Task statement » Please rewrite the data below as a Markdown table with the columns "Row" and "Line," giving each non-blank line a numbered row. Leave out blank lines and pictures.

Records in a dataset
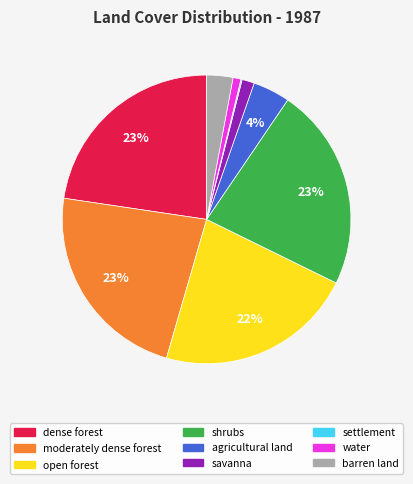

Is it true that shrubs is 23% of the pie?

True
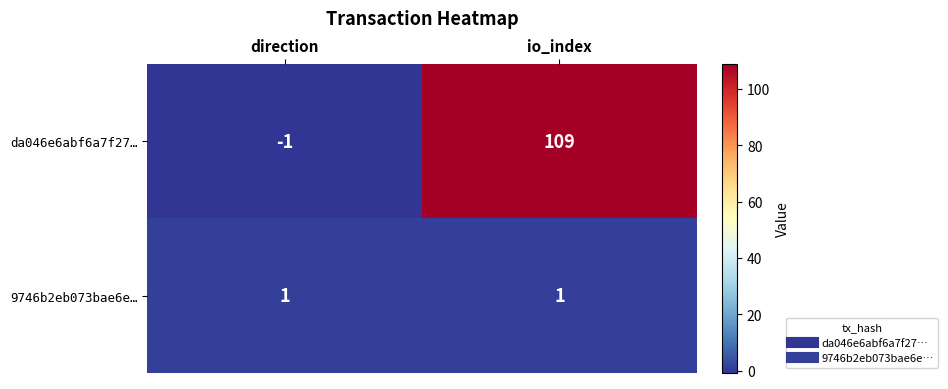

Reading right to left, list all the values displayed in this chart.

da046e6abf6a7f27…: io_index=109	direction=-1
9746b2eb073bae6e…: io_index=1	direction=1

Written reply »
| Row | Line |
|---|---|
| 1 | Is it true that shrubs is 23% of the pie? |
| 2 | True |
| 3 | Reading right to left, list all the values displayed in this chart. |
| 4 | da046e6abf6a7f27…: io_index=109	direction=-1 |
| 5 | 9746b2eb073bae6e…: io_index=1	direction=1 |